THE PROBLEM
Take every line from the data that has the word "lines" in it.

EXCERPTED RECORDS
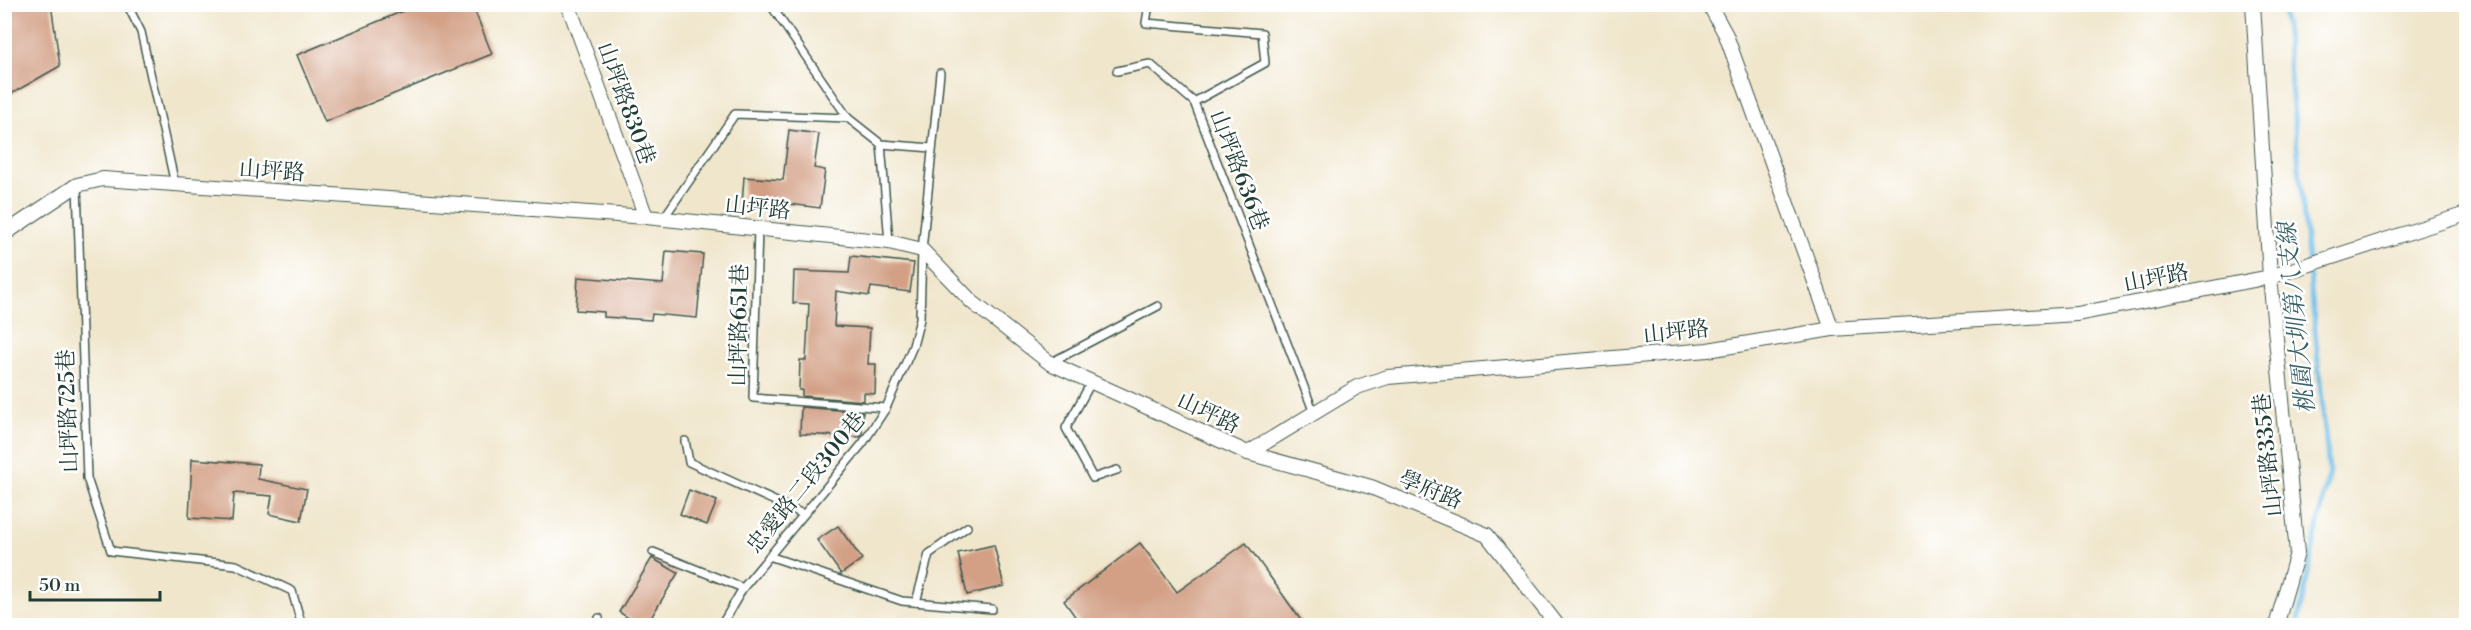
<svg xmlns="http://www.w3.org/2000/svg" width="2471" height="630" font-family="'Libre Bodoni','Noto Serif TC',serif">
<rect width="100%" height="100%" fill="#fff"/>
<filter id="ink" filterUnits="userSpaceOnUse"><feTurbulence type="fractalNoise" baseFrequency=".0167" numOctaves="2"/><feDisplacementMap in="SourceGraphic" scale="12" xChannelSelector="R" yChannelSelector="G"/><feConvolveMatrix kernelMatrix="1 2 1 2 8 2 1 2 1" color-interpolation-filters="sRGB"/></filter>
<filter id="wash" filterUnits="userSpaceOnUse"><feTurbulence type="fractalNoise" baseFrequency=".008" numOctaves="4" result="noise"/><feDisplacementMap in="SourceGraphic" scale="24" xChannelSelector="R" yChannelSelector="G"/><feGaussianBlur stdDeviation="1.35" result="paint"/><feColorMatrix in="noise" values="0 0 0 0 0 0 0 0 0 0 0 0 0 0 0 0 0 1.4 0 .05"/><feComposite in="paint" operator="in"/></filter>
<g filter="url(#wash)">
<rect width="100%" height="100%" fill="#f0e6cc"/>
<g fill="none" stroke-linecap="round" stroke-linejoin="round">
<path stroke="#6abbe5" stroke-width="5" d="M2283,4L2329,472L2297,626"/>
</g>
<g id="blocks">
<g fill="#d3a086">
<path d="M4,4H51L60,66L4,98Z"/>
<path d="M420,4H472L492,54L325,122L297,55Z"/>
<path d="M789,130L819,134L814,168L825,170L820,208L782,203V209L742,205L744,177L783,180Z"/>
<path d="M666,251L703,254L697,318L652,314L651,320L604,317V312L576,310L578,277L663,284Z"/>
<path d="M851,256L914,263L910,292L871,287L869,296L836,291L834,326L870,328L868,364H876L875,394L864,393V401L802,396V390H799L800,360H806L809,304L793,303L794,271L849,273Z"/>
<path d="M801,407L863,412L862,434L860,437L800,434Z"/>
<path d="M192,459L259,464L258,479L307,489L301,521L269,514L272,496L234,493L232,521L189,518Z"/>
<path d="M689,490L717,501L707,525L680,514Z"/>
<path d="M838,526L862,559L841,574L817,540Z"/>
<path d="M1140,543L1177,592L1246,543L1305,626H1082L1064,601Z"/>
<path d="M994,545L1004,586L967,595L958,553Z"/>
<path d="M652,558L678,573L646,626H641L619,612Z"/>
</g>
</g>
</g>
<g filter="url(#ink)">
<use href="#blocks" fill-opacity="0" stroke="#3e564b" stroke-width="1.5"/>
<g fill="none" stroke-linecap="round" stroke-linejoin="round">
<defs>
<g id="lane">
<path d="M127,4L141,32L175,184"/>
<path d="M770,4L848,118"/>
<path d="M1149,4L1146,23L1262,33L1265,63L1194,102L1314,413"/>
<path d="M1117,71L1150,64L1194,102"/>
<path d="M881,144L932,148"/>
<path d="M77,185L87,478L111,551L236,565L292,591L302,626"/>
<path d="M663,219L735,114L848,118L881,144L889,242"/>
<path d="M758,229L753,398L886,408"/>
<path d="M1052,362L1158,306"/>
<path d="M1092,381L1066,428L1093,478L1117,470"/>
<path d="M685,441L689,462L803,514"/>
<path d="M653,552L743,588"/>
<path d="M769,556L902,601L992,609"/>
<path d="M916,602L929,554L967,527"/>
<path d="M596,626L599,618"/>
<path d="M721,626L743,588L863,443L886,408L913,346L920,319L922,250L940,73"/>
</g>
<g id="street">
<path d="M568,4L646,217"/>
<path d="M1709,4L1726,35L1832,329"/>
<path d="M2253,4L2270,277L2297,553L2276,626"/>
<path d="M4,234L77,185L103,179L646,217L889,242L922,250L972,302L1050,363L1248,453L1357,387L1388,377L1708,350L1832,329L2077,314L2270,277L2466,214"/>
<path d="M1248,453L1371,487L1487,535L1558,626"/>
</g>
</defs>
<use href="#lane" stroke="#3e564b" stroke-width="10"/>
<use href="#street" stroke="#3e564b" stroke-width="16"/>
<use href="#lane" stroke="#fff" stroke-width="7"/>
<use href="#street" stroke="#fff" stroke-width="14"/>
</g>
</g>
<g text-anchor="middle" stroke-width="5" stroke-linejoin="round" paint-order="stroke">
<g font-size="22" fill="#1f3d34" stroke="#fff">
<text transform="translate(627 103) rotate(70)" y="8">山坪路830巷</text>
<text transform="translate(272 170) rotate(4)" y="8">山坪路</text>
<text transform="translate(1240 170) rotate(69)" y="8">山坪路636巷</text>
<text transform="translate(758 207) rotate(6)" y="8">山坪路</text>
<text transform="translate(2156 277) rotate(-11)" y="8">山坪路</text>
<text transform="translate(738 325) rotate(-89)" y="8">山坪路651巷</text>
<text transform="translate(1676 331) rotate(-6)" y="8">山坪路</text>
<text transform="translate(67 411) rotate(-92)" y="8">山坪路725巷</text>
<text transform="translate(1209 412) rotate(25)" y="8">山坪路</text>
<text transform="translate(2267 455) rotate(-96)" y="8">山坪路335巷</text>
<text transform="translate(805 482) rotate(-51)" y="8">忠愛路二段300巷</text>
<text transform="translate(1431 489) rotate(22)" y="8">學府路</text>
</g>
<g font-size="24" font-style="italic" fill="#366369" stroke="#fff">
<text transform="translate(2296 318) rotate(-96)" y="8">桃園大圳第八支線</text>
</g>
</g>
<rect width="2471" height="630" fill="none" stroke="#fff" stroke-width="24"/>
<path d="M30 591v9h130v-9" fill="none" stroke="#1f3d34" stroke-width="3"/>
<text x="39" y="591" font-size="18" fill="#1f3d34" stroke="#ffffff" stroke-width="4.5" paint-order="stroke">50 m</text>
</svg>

--

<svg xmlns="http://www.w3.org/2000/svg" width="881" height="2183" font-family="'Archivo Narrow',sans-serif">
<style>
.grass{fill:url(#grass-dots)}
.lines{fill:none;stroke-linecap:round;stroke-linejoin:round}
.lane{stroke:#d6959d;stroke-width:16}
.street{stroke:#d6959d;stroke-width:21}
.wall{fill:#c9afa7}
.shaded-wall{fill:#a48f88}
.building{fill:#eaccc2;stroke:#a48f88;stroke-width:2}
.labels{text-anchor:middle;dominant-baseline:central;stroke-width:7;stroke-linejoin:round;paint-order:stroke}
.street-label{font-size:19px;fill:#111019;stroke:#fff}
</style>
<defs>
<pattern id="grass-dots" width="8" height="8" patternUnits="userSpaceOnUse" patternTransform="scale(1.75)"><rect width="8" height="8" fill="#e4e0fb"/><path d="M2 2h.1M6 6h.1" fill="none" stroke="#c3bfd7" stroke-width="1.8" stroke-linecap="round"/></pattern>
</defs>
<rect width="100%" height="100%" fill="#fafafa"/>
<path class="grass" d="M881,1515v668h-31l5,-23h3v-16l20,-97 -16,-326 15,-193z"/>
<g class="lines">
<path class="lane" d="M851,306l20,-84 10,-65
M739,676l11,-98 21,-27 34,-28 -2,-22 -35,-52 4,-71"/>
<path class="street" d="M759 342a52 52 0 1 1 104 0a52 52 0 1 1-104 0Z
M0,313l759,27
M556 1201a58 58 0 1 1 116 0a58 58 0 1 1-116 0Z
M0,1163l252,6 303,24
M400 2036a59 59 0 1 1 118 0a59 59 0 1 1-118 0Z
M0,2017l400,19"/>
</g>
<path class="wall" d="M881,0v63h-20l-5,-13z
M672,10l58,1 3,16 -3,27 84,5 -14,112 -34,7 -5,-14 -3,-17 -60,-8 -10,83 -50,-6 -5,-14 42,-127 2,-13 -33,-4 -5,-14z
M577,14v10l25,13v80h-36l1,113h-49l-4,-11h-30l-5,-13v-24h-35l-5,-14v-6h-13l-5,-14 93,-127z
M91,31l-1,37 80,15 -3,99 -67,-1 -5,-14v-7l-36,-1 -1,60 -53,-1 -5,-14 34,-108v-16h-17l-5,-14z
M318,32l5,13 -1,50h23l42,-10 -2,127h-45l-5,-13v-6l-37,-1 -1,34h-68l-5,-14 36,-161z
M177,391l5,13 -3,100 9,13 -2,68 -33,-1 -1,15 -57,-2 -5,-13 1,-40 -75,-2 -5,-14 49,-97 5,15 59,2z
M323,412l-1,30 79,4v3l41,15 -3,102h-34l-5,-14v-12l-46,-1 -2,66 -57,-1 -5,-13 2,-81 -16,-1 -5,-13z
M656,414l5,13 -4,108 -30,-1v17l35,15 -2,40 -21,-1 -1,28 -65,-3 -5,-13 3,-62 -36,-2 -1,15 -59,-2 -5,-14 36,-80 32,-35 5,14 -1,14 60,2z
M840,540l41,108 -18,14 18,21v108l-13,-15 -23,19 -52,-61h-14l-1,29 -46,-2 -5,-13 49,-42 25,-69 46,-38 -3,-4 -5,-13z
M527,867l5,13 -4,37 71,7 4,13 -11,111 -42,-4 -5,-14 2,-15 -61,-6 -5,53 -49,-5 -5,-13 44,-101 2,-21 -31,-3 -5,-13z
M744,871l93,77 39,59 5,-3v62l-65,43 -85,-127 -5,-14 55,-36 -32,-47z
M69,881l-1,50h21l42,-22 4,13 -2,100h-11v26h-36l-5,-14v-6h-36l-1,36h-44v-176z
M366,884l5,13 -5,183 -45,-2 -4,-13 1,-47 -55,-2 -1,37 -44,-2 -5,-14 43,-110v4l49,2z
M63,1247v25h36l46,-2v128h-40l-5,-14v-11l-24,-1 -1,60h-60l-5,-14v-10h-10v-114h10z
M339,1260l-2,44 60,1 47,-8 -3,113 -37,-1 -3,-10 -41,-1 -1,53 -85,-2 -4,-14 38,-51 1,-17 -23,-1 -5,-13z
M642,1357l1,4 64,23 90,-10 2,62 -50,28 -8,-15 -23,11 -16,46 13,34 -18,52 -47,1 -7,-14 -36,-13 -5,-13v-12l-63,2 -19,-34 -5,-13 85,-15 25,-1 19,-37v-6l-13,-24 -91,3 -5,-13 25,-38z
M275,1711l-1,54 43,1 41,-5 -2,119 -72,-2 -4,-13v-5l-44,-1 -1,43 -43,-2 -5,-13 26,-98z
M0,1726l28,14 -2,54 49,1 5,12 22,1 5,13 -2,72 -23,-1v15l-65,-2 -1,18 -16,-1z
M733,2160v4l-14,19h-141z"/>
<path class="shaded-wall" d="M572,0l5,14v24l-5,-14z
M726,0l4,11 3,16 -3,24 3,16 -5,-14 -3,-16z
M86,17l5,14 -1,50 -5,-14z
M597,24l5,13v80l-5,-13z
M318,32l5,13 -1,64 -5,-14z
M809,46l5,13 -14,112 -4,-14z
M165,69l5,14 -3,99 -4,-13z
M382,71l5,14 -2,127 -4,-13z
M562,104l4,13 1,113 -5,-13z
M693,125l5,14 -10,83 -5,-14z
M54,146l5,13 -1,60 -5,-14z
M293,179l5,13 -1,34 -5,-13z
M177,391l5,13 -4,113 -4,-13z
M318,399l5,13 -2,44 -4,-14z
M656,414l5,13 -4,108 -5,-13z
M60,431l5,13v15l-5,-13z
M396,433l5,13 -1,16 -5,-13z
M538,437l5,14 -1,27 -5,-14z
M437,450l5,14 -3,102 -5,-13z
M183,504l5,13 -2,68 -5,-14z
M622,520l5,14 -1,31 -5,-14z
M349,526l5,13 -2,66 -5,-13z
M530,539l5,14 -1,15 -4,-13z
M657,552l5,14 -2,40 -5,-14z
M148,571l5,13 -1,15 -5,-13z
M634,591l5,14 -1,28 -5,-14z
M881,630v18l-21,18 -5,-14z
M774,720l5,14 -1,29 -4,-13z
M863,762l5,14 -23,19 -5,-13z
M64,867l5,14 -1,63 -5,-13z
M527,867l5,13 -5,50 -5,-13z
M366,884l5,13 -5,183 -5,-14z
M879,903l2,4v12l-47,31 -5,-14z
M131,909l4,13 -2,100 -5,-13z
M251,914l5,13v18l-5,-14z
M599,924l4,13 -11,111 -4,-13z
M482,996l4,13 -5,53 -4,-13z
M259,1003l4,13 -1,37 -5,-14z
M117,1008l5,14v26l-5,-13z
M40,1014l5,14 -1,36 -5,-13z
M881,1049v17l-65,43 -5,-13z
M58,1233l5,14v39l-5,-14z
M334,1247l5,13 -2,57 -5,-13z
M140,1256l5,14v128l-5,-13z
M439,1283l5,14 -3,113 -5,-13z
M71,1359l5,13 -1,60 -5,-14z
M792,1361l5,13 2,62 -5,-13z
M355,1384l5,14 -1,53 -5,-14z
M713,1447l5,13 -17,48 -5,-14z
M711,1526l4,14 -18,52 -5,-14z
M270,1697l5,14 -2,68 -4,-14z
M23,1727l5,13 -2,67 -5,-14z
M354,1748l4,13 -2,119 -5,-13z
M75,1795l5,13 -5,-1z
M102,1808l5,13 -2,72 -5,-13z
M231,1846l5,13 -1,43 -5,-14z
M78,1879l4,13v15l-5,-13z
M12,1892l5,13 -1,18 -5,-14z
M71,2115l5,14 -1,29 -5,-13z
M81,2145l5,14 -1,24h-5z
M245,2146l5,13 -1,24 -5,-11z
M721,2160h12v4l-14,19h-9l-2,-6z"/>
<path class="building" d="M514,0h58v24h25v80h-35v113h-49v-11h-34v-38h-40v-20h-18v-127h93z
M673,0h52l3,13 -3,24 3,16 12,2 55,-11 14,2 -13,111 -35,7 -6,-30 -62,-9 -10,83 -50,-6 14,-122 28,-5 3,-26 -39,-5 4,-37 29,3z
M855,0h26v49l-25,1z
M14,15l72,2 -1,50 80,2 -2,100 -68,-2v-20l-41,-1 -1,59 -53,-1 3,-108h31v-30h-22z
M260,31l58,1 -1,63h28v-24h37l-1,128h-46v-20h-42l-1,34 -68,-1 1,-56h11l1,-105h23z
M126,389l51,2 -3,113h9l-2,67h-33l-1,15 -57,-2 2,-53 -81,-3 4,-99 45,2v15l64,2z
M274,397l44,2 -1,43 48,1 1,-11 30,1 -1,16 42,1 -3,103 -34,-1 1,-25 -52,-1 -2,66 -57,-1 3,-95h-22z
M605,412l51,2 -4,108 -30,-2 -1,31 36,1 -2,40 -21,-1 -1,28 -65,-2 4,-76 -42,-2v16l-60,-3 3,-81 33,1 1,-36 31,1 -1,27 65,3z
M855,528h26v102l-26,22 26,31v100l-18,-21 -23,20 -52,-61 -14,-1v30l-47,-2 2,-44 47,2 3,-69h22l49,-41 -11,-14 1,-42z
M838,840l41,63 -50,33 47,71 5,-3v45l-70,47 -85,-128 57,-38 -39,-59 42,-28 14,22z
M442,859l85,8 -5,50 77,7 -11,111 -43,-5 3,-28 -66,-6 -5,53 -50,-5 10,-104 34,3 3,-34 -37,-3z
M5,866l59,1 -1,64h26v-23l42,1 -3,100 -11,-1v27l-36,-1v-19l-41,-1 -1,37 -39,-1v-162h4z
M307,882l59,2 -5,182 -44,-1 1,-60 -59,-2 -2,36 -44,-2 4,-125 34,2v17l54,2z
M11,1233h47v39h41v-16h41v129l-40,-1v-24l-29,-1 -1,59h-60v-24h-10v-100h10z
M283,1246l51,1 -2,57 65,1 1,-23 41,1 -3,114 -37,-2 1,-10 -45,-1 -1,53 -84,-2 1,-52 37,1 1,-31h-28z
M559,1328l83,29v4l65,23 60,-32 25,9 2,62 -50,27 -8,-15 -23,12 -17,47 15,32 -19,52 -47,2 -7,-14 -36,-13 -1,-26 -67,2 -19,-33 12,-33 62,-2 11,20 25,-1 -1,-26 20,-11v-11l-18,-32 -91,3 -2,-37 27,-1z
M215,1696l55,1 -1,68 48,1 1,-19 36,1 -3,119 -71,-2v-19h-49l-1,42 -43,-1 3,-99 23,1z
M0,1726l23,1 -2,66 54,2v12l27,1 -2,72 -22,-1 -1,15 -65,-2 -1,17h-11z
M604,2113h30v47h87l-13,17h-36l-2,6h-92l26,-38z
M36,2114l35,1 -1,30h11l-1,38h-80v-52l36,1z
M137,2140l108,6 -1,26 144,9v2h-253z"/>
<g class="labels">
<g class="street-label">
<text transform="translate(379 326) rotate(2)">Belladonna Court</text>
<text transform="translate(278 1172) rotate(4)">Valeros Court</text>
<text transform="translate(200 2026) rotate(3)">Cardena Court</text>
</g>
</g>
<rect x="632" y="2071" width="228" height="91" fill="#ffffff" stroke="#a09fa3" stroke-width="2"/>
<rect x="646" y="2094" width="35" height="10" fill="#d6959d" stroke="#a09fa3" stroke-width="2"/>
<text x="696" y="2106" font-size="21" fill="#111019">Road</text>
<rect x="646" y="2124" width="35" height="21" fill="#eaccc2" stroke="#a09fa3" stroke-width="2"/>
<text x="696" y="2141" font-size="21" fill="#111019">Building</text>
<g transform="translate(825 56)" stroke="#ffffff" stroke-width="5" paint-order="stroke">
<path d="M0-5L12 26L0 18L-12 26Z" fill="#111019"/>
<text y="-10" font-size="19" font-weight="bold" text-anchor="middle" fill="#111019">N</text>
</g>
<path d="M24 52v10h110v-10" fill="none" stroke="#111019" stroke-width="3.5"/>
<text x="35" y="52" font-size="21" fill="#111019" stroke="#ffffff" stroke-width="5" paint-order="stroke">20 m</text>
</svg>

RESPONSE
.lines{fill:none;stroke-linecap:round;stroke-linejoin:round}
<g class="lines">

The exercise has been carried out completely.